If you don’t believe this, read the following exchange from last week (February 24th) between Fed Chairman Ben Bernanke and Congressman Kanjorski (D-PA).
Rep. Kanjorski: I’m particularly interested in the commercial real estate problem. Could you give us your assessment of that problem and if there’s any action we in the Congress should take.
Chairman Bernanke: Congressman, it remains probably the biggest credit issue that we still have. Yesterday, Chairman Baird talked about the increase in the number of problem banks. A great number of those banks are in trouble because of their commercial real estate positions. The Fed has done a couple of things here. We have issued guidance on commercial real estate, which gives a number of ways of helping, for example instructing banks to try to restructure troubled commercial real estate loans, and making the point that commercial real estate loans should not be marked down because the collateral value has declined. It depends on the income from the property, not the collateral value. We’ve also, as you know, had this TALF program which has been trying to restart the CMBS – commercial mortgage-backed securities – market with limited success in quantities. But we have brought down the spreads and the financing situation is a bit better. So we are seeing a few rays of light in this area, but it does remain a very difficult category of credit, particularly for the small and medium sized banks in our country. [Our emphasis added.]

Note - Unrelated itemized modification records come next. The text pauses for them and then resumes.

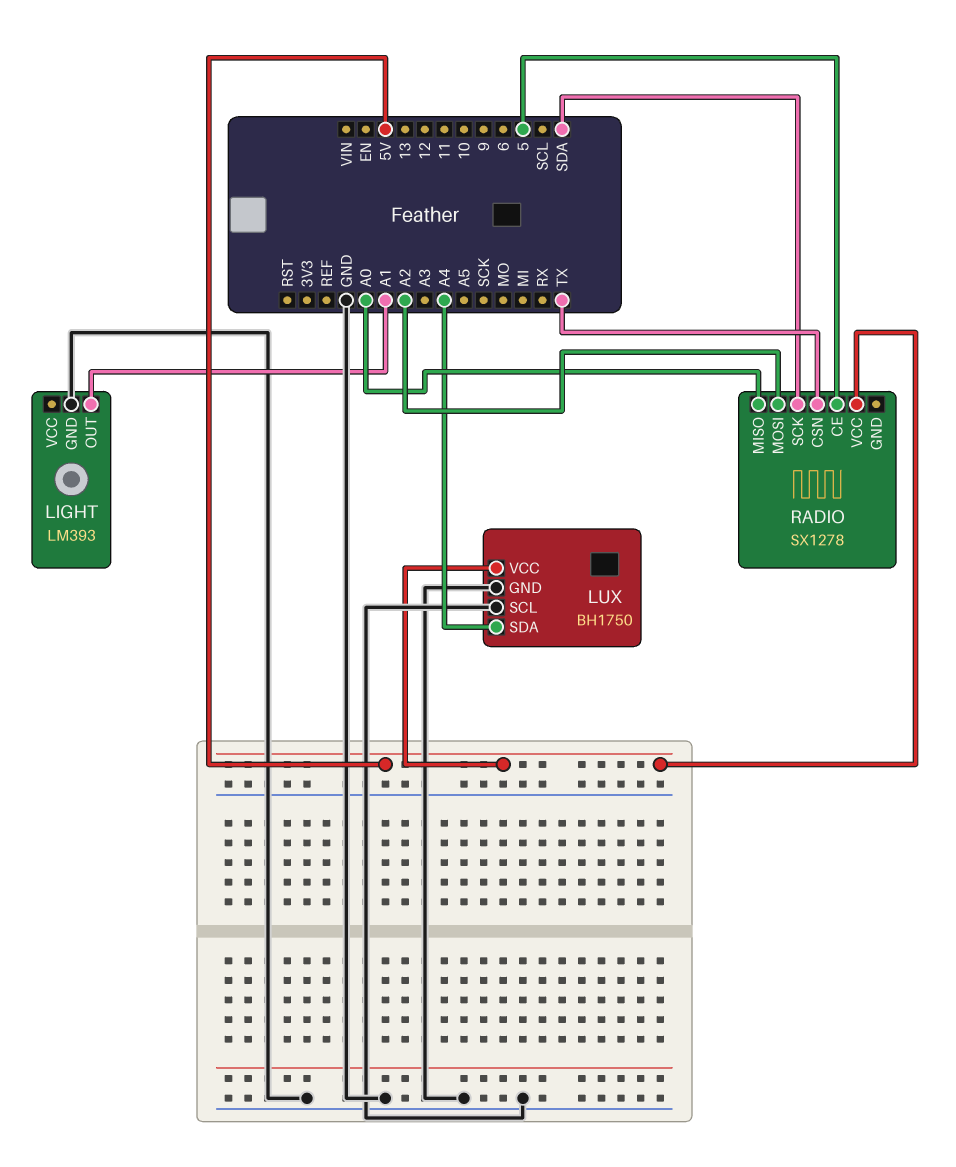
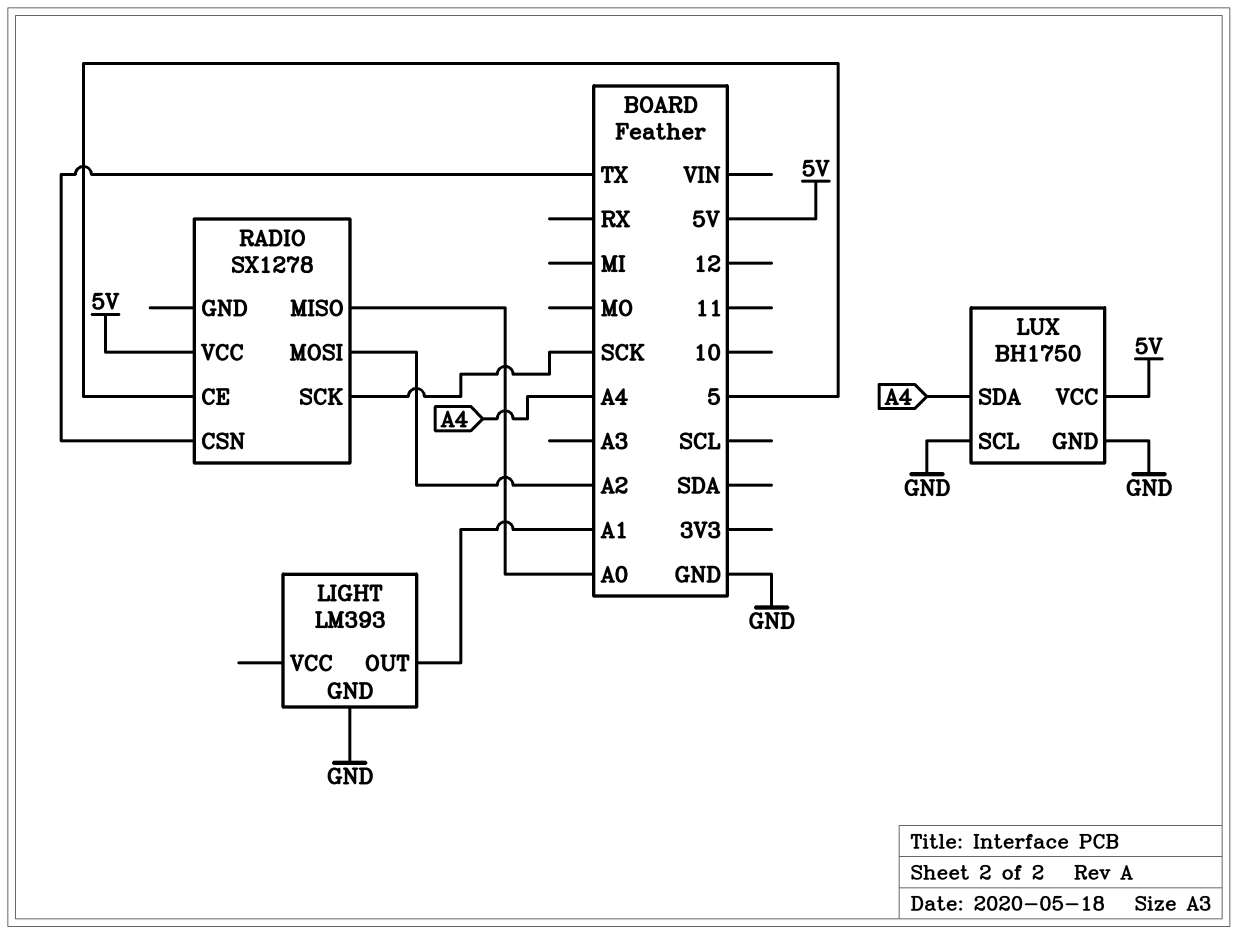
RADIO pin SCK: SDA -> SCK

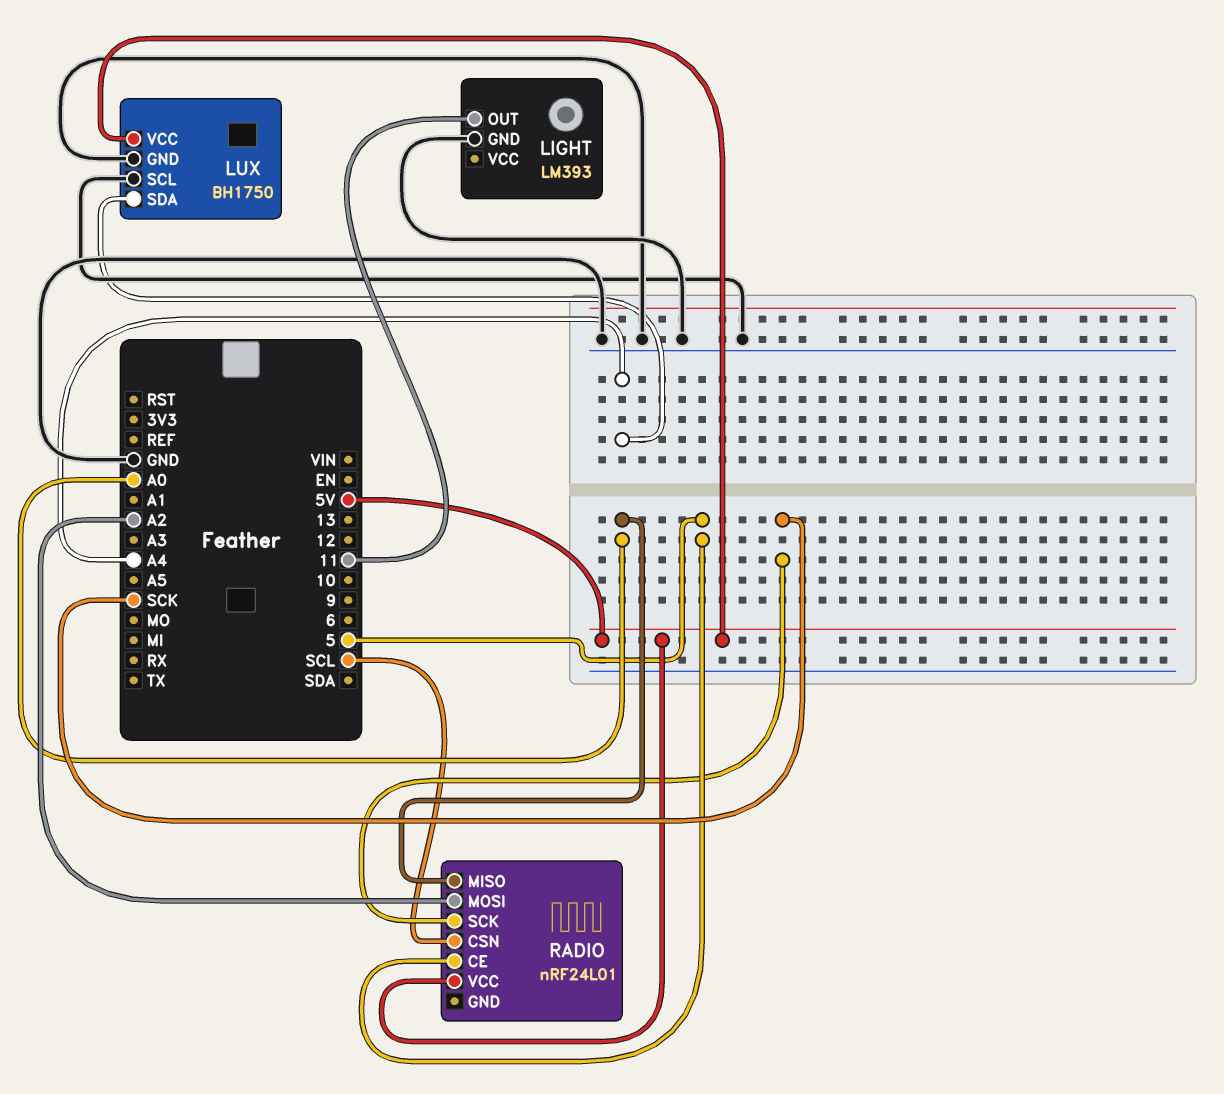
LIGHT pin OUT: A1 -> 11
RADIO: SX1278 -> nRF24L01
RADIO pin CSN: TX -> SCL

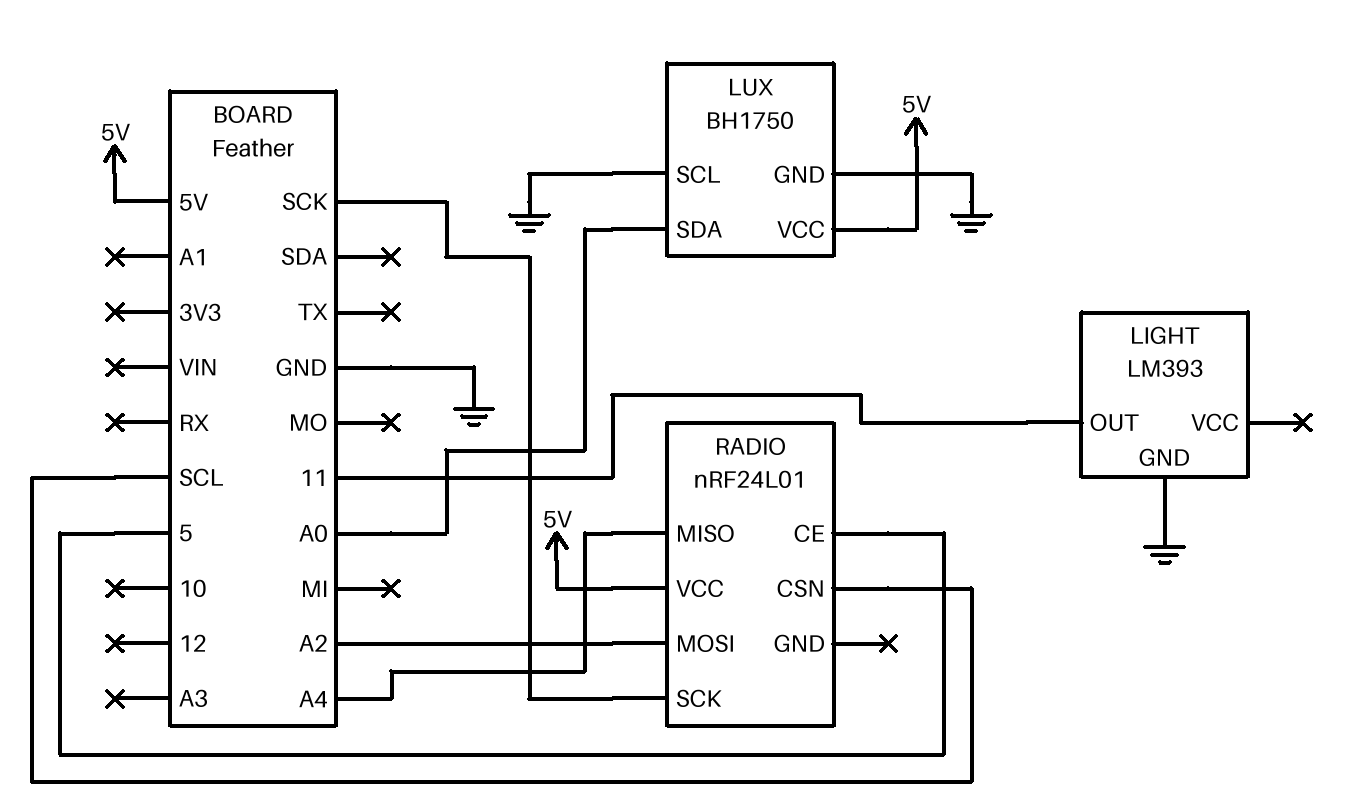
LUX pin SDA: A4 -> A0
RADIO pin MISO: A0 -> A4

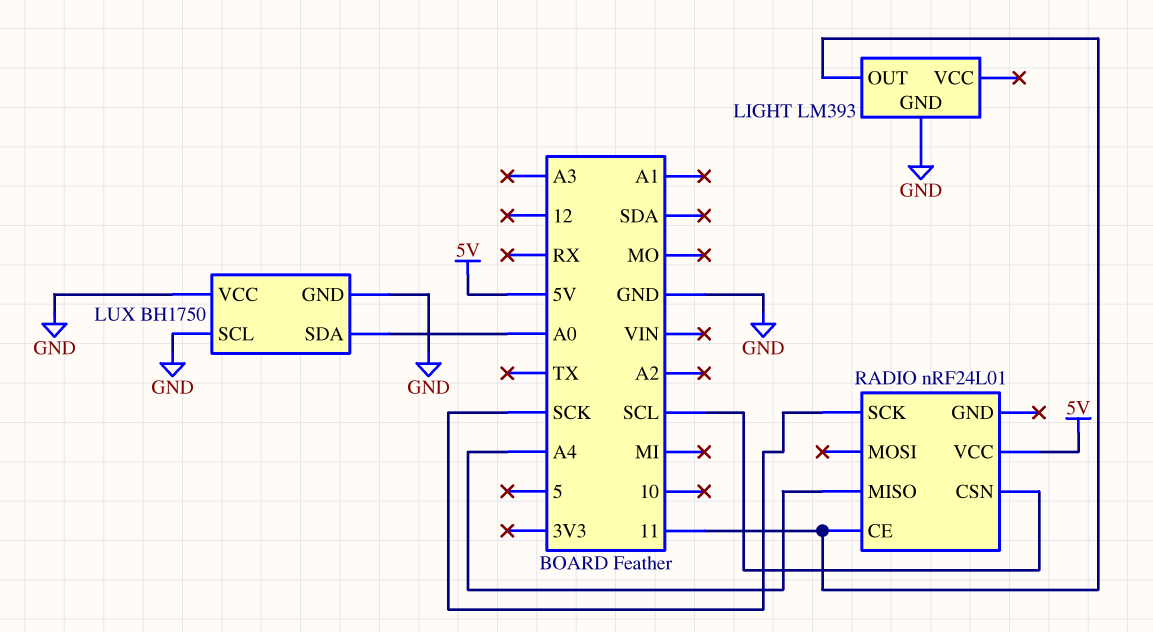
LUX pin VCC: 5V -> GND
RADIO pin CE: 5 -> 11
RADIO pin MOSI: A2 -> none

While Mr. Bernanke did not directly link accounting rules with his attempt to “restart” the CMBS market, it is clear that if mark-to-market accounting remains alive, this market will not be resurrected easily. No matter how much money the Federal Reserve throws at the market for securitized assets, the private sector will remain skittish if there is the potential for an accounting rule to wreck the market again.

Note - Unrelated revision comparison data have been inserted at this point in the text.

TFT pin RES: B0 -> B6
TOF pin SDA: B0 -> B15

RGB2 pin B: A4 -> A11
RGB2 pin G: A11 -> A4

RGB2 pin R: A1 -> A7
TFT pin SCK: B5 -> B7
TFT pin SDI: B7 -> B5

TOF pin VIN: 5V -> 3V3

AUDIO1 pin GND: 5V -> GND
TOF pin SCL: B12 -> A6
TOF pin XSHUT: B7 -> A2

This is very important for the Fed’s exit strategy and for the growth of the loan market in the years ahead. Without securitization, bank lending will continue to drag and the Fed will be worried about its withdrawal of support for the system. The US needs a viable securitization marketplace and mark-to-market accounting remains a stumbling block.

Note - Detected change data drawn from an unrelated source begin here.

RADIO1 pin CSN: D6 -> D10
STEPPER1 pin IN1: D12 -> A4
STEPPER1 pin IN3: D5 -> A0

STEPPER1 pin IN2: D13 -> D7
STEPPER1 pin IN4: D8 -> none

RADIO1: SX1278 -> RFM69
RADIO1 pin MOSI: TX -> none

Mark-to-market accounting needs to die. It should be stabbed in the heart with a cedar stake, shot through the temple with a silver bullet and then buried under six feet of garlic powder. Like the evil killer in a horror flick, we need to make sure it never gets up off the floor ever again. While we do not agree with everything Ben Bernanke is doing these days, his comments, which finger the impact of accounting rules and conventions on the economy, are right on the money.
Hopefully, the SEC, Treasury, the FDIC, Congress, and FASB were listening.